Healeyfield is a village and civil parish in County Durham, England. The population of the civil parish taken from the 2011 census was 1,544. It is situated to the south west of Consett.

First documented in the Boldon Book as Heleie, “Alain de Chilton, holds Heley, as is contained in his charter, for Cornforth...”. The village is also listed in Bishops Hatfield's survey (1381) as Heley, "...being held by John de Chilton". The Chilton family seem to have held the manor and vill of Healyfield for 200 years as there is a charter of 1280 describing John of Chilton as Lord of Heleyfield (sic). As part of bishop Hugh du Puiset's extension and protection of his demesne, agriculture was pushed in the upper reaches of the Derwent valley including grants made to Healeyfield and other villages in the area. The place name probably means “the high clearing”.

There may have been a medieval chapel located at Healeyfield (though there is some confusion in the records with a chapel at Rowley). The chapel at Rowley/Healeyfield is first mentioned in 1228 and again in 1291 (as Ruley). The site of the chapel is not known though in the nineteenth century a ruin described as a chapel was noted near Healeyfield.

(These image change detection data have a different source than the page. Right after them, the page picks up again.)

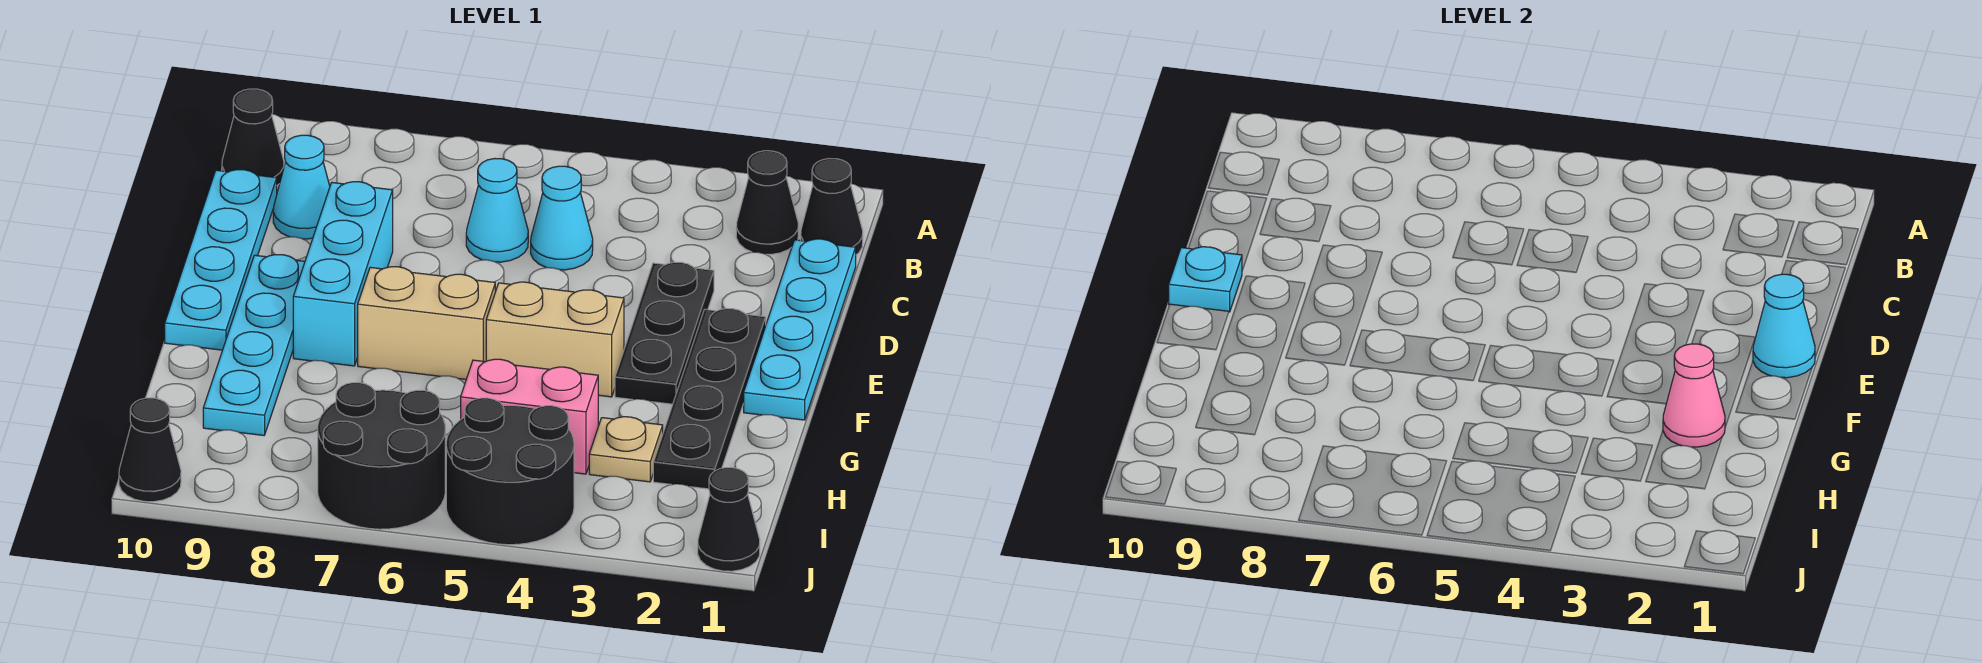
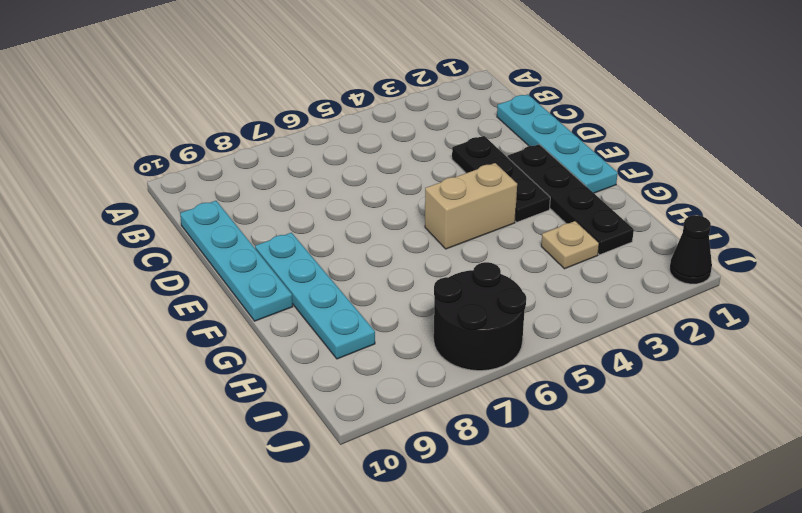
none -> black cone B1 level 1
none -> black cone B2 level 1
none -> black cone B10 level 1

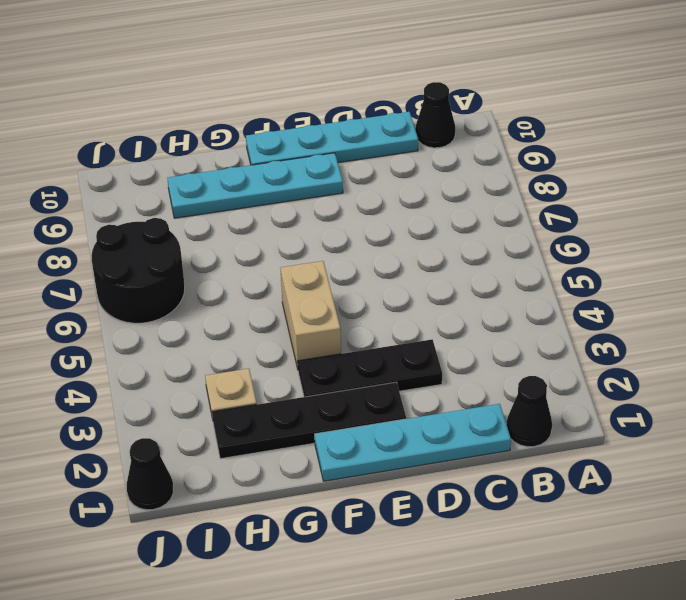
none -> black cone B2 level 1
none -> cyan cone C5 level 1
none -> cyan cone C6 level 1

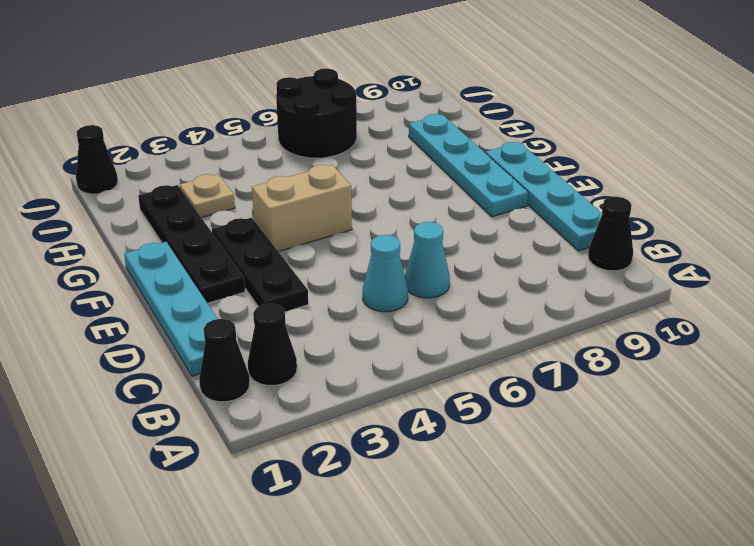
none -> cyan cone C9 level 1
none -> cyan brick D8:F8 level 1
none -> tan brick F6:F7 level 1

Healeyfield and the surrounding area had three lead mines; Healeyfield mine, Silvertongue mine and Dean Howl mine which were all disused by the 1920s. There was a smelting mill at nearby Watergate, Castleside. The mill was built in 1805 and this smelted ores from the Healeyfield mines changing over in 1913 to the smelting of lead residues. The mill ceased functioning in the 1920s.

The village was the site of a prisoner of war camp during the First World War from where two prisoners escaped. The camp was established in August 1916 and the prisoners extracted ganister from a nearby quarry.